ATI LPN
PN ATI Capstone Maternal Newborn
1. What is the nurse's next action after a laboring client's membranes have just ruptured?
- A. Assess fetal heart rate pattern
- B. Monitor uterine contractions
- C. Administer oxygen
- D. Prepare for delivery
Correct answer: A
Rationale: After a laboring client's membranes have ruptured, the nurse's immediate priority is to assess the fetal heart rate pattern. This assessment is crucial to ensure the fetus is not in distress, especially to rule out umbilical cord compression that could affect blood flow to the fetus. While monitoring uterine contractions is important, assessing the fetal heart rate takes precedence in this situation as it directly reflects the fetus's well-being. Administering oxygen may be necessary later depending on the fetal status, and preparing for delivery should only occur if the assessment indicates fetal distress or other complications. Therefore, the correct next action for the nurse is to assess the fetal heart rate pattern.
2. A client is being educated about the use of spironolactone. Which of the following should be included in the teaching?
- A. Avoid potassium-rich foods
- B. Take the medication with food
- C. Monitor for signs of toxicity
- D. Discontinue the medication if potassium levels rise
Correct answer: A
Rationale: The correct answer is A: Avoid potassium-rich foods. Spironolactone can lead to hyperkalemia, a condition characterized by high levels of potassium in the blood. To prevent this complication, clients taking spironolactone should avoid potassium-rich foods. Choice B is incorrect because spironolactone can be taken with or without food. Choice C is not directly related to spironolactone use, as toxicity monitoring is not a specific concern with this medication. Choice D is incorrect because discontinuing the medication solely based on elevated potassium levels may not be necessary; instead, dosage adjustments or potassium restriction are often more appropriate.

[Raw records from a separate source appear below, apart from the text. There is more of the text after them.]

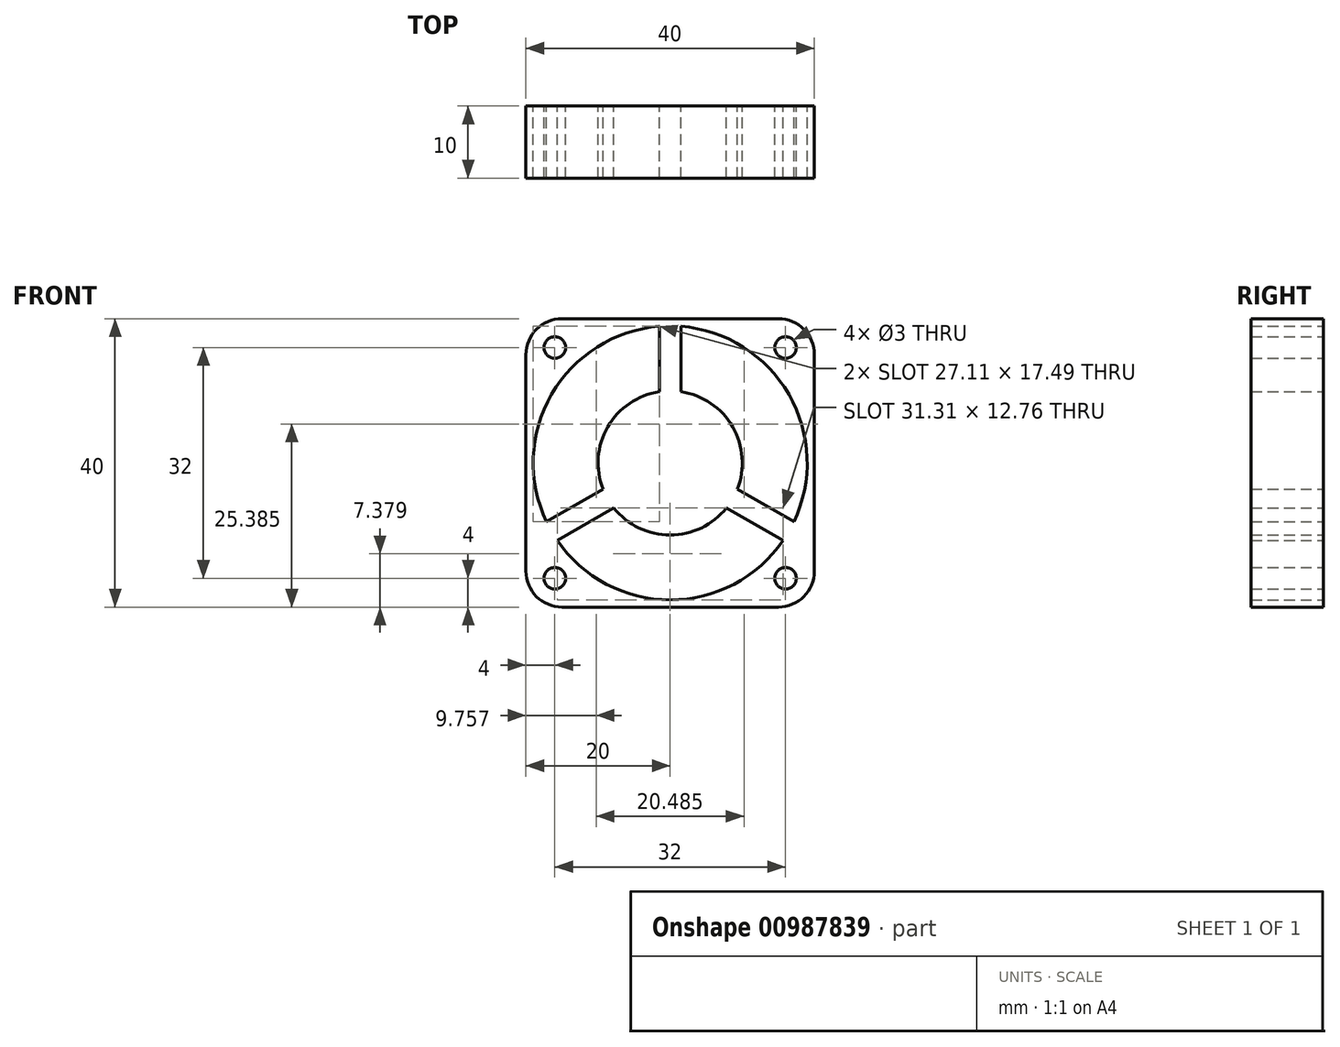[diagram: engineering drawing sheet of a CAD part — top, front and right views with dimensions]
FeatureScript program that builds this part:
annotation { "Feature Type Name" : "Feature", "Feature Type Description" : "" }
export const myFeature = defineFeature(function(context is Context, id is Id, definition is map)
    precondition{}
    {
        {
            var Q0;
            Q0=qCreatedBy(makeId("Front.planeOp"),FACE);
            var sketch = newSketch(context, id + "F0", { "sketchPlane" : qUnion([Q0])});
            skLineSegment(sketch, "E0.bottom", {"start": v(15, -20) * mm, "end": v(-15, -20) * mm});
            skLineSegment(sketch, "E0.top", {"start": v(15, 20) * mm, "end": v(-15, 20) * mm});
            skLineSegment(sketch, "E0.left", {"start": v(20, -15) * mm, "end": v(20, 15) * mm});
            skLineSegment(sketch, "E0.right", {"start": v(-20, -15) * mm, "end": v(-20, 15) * mm});
            skPoint(sketch, "E0.middle", {"position": v(0, 0) * mm});
            skLineSegment(sketch, "E1", {"start": v(0, 0) * mm, "end": v(20, 20) * mm, "construction": true});
            skCircle(sketch, "E2", {"center": v(16, 16) * mm, "radius": 1.5 * mm});
            skLineSegment(sketch, "E3", {"start": v(0, 0) * mm, "end": v(0, 20) * mm, "construction": true});
            skPoint(sketch, "E4.visualSharp", {"position": v(20, 20) * mm});
            skArc(sketch, "E4.filletArc", {"start": v(20, 15) * mm, "mid": v(18.54, 18.54) * mm, "end": v(15, 20) * mm});
            skPoint(sketch, "E5.visualSharp", {"position": v(20, -20) * mm});
            skArc(sketch, "E5.filletArc", {"start": v(15, -20) * mm, "mid": v(18.54, -18.54) * mm, "end": v(20, -15) * mm});
            skPoint(sketch, "E6.visualSharp", {"position": v(-20, -20) * mm});
            skArc(sketch, "E6.filletArc", {"start": v(-20, -15) * mm, "mid": v(-18.54, -18.54) * mm, "end": v(-15, -20) * mm});
            skPoint(sketch, "E7.visualSharp", {"position": v(-20, 20) * mm});
            skArc(sketch, "E7.filletArc", {"start": v(-15, 20) * mm, "mid": v(-18.54, 18.54) * mm, "end": v(-20, 15) * mm});
            skCircle(sketch, "E8.1.1", {"center": v(16, -16) * mm, "radius": 1.5 * mm});
            skLineSegment(sketch, "E8.1.2", {"start": v(-15, -20) * mm, "end": v(15, -20) * mm});
            skCircle(sketch, "E8.2.1", {"center": v(-16, -16) * mm, "radius": 1.5 * mm});
            skLineSegment(sketch, "E8.2.2", {"start": v(-20, 15) * mm, "end": v(-20, -15) * mm});
            skCircle(sketch, "E8.3.1", {"center": v(-16, 16) * mm, "radius": 1.5 * mm});
            skLineSegment(sketch, "E8.anchor1", {"start": v(0, 0) * mm, "end": v(16, 16) * mm, "construction": true});
            skLineSegment(sketch, "E8.anchor2", {"start": v(0, 0) * mm, "end": v(-16, 16) * mm, "construction": true});
            skCircle(sketch, "E9", {"center": v(0, 0) * mm, "radius": 19 * mm});
            skCircle(sketch, "E10", {"center": v(0, 0) * mm, "radius": 10 * mm});
            skLineSegment(sketch, "E11", {"start": v(-1.5, 9.89) * mm, "end": v(-1.5, 18.94) * mm});
            skLineSegment(sketch, "E12.MirrorCS", {"start": v(1.5, 9.89) * mm, "end": v(1.5, 18.94) * mm});
            skLineSegment(sketch, "E13.1.0", {"start": v(-7.81, -6.24) * mm, "end": v(-15.65, -10.77) * mm});
            skLineSegment(sketch, "E13.1.1", {"start": v(-9.31, -3.64) * mm, "end": v(-17.15, -8.17) * mm});
            skLineSegment(sketch, "E13.2.0", {"start": v(9.31, -3.64) * mm, "end": v(17.15, -8.17) * mm});
            skLineSegment(sketch, "E13.2.1", {"start": v(7.81, -6.24) * mm, "end": v(15.65, -10.77) * mm});
            skSolve(sketch);
        }
        {
            var Q0;
            Q0=makeQuery(id+"F0.imprint","IMPRINT",FACE,{"disambiguationData":[TD([[makeQuery(id+"F0.imprint","IMPRINT",EDGE,{"derivedFrom":sQuery(id+"F0.wireOp",EDGE,"E0.left")}),1.0]])]});
            var Q1;
            {var subQ0=sQuery(id+"F0.wireOp",EDGE,"E11");Q1=makeQuery(id+"F0.imprint","IMPRINT",FACE,{"disambiguationData":[TD([[makeQuery(id+"F0.imprint","IMPRINT",EDGE,{"derivedFrom":subQ0}),-1.0]])]});}
            var Q2;
            {var subQ0=sQuery(id+"F0.wireOp",EDGE,"E13.1.0");Q2=makeQuery(id+"F0.imprint","IMPRINT",FACE,{"disambiguationData":[TD([[makeQuery(id+"F0.imprint","IMPRINT",EDGE,{"derivedFrom":subQ0}),-1.0]])]});}
            var Q3;
            {var subQ0=sQuery(id+"F0.wireOp",EDGE,"E13.2.0");Q3=makeQuery(id+"F0.imprint","IMPRINT",FACE,{"disambiguationData":[TD([[makeQuery(id+"F0.imprint","IMPRINT",EDGE,{"derivedFrom":subQ0}),-1.0]])]});}
            var Q4;
            {var subQ0=sQuery(id+"F0.wireOp",EDGE,"E10");var subQ4=makeQuery(id+"F0.imprint","INTERSECT",VERTEX,{"derivedFrom":[subQ0,sQuery(id+"F0.wireOp",EDGE,"E11")]});Q4=makeQuery(id+"F0.imprint","IMPRINT",FACE,{"disambiguationData":[TD([[makeQuery(id+"F0.imprint","IMPRINT",EDGE,{"disambiguationData":[TD([[subQ4,1.0]])],"derivedFrom":subQ0}),1.0]])]});}
            extrude(context, id + "F1", {"entities" : qUnion([Q0, Q1, Q2, Q3, Q4]), "offsetDistance" : 25 * mm, "depth" : 10 * mm});
        }
    });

3. A client has developed a pulmonary embolism. Which of the following interventions should the nurse implement first?
- A. Administer oxygen
- B. Prepare the client for a thoracentesis
- C. Elevate the client’s lower extremities
- D. Administer anticoagulant therapy
Correct answer: A
Rationale: Administering oxygen is the priority intervention for a client with a pulmonary embolism. Pulmonary embolism can lead to impaired gas exchange, causing hypoxemia. Administering oxygen helps to maintain adequate oxygenation levels. Thoracentesis is not indicated for a pulmonary embolism, as it is a procedure to remove fluid or air from the pleural space, not a treatment for embolism. Elevating the client's lower extremities is not a priority in the management of a pulmonary embolism. Administering anticoagulant therapy is important in the treatment of pulmonary embolism to prevent further clot formation, but it is not the first intervention. Oxygen administration takes precedence to address the immediate oxygenation needs of the client.

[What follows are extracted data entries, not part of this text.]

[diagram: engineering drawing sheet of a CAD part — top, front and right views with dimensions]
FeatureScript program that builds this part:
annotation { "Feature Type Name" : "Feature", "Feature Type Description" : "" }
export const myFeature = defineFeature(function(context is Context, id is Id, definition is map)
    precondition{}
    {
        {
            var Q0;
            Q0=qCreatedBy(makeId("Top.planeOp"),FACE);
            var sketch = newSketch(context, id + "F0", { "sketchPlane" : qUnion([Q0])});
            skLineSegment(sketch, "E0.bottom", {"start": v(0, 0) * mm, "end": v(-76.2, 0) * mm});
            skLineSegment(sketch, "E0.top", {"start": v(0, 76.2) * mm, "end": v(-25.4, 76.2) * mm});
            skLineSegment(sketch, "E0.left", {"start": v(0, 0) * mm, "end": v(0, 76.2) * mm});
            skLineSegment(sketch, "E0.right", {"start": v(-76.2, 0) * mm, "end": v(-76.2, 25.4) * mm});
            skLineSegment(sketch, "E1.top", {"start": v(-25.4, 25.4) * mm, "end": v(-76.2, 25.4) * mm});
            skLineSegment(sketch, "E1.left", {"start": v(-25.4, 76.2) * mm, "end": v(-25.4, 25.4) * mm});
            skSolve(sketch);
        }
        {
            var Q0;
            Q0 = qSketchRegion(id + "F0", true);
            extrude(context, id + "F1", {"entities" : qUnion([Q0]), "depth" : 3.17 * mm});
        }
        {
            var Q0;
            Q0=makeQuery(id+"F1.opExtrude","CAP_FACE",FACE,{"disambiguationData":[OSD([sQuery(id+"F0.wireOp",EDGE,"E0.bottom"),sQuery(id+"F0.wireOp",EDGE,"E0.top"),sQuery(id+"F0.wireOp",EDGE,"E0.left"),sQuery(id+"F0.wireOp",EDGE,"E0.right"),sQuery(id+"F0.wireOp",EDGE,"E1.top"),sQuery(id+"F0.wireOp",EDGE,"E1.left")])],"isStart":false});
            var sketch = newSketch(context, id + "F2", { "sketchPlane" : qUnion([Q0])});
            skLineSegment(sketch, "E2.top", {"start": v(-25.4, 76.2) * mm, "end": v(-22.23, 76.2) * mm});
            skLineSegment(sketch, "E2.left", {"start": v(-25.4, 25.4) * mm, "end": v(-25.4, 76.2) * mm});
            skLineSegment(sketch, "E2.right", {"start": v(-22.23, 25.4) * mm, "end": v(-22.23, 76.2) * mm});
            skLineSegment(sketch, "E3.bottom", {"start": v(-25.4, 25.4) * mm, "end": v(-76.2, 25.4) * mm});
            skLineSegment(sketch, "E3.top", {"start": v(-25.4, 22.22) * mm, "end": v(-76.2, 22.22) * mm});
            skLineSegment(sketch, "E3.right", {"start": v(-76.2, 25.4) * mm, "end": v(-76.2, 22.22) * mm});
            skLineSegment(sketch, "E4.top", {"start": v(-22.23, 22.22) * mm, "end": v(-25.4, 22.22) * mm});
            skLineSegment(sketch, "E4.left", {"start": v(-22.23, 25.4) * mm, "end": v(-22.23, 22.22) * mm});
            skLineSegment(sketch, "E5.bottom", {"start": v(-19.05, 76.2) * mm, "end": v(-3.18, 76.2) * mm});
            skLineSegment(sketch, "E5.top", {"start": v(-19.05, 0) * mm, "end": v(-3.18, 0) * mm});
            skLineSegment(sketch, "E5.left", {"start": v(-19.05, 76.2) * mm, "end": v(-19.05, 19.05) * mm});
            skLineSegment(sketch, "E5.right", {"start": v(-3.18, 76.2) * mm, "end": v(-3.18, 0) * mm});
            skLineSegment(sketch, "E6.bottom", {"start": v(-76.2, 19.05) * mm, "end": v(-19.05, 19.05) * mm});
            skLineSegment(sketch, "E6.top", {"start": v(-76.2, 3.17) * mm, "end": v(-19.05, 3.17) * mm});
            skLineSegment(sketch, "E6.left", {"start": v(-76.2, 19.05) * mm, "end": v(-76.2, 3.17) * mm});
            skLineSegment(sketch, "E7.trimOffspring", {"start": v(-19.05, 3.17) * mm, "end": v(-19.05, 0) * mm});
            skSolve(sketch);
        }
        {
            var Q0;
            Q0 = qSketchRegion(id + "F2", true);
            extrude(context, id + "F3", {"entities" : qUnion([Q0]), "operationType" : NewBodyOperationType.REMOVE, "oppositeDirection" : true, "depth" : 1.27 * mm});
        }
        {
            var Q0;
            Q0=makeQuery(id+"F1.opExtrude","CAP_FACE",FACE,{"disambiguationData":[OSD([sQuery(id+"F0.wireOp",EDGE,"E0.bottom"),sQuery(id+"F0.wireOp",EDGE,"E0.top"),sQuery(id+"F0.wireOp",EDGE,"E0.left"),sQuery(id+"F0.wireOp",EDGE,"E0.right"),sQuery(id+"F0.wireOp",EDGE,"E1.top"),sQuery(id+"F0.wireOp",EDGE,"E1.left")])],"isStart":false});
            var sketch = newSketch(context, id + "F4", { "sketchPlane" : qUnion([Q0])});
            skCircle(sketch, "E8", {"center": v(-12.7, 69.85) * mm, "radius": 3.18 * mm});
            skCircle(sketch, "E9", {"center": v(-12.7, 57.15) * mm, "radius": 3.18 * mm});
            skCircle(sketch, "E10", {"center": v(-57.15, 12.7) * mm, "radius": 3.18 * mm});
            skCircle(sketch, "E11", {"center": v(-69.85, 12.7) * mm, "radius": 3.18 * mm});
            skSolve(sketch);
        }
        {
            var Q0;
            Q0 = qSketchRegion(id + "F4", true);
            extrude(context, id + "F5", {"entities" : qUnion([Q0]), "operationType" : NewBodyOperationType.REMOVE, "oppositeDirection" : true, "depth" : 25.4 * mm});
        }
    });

4. A healthcare professional is reviewing the health history of an older adult who has a hip fracture. What is a risk factor for developing pressure injuries?
- A. Dehydration
- B. Urinary incontinence
- C. Poor nutrition
- D. Poor tissue perfusion
Correct answer: B
Rationale: Urinary incontinence is a risk factor for developing pressure injuries due to prolonged skin exposure to moisture and irritants. Dehydration (choice A) can contribute to skin dryness but is not a direct risk factor for pressure injuries. Poor nutrition (choice C) can affect wound healing but is not specifically linked to pressure injuries. Poor tissue perfusion (choice D) can increase the risk of tissue damage but is not as directly associated with pressure injuries as urinary incontinence.
5. A nurse is preparing to administer a blood transfusion. Which of the following actions should the nurse take first?
- A. Obtain the client's consent
- B. Verify the blood type and crossmatch
- C. Take baseline vital signs
- D. Prime the IV with normal saline
Correct answer: B
Rationale: The correct first action the nurse should take when preparing to administer a blood transfusion is to verify the blood type and crossmatch. This step is crucial to ensure compatibility and prevent transfusion reactions. Obtaining the client's consent is important but should follow the verification process. Taking baseline vital signs is necessary before starting the transfusion, but confirming compatibility takes precedence. Priming the IV with normal saline is a step done before starting the transfusion, after ensuring blood compatibility.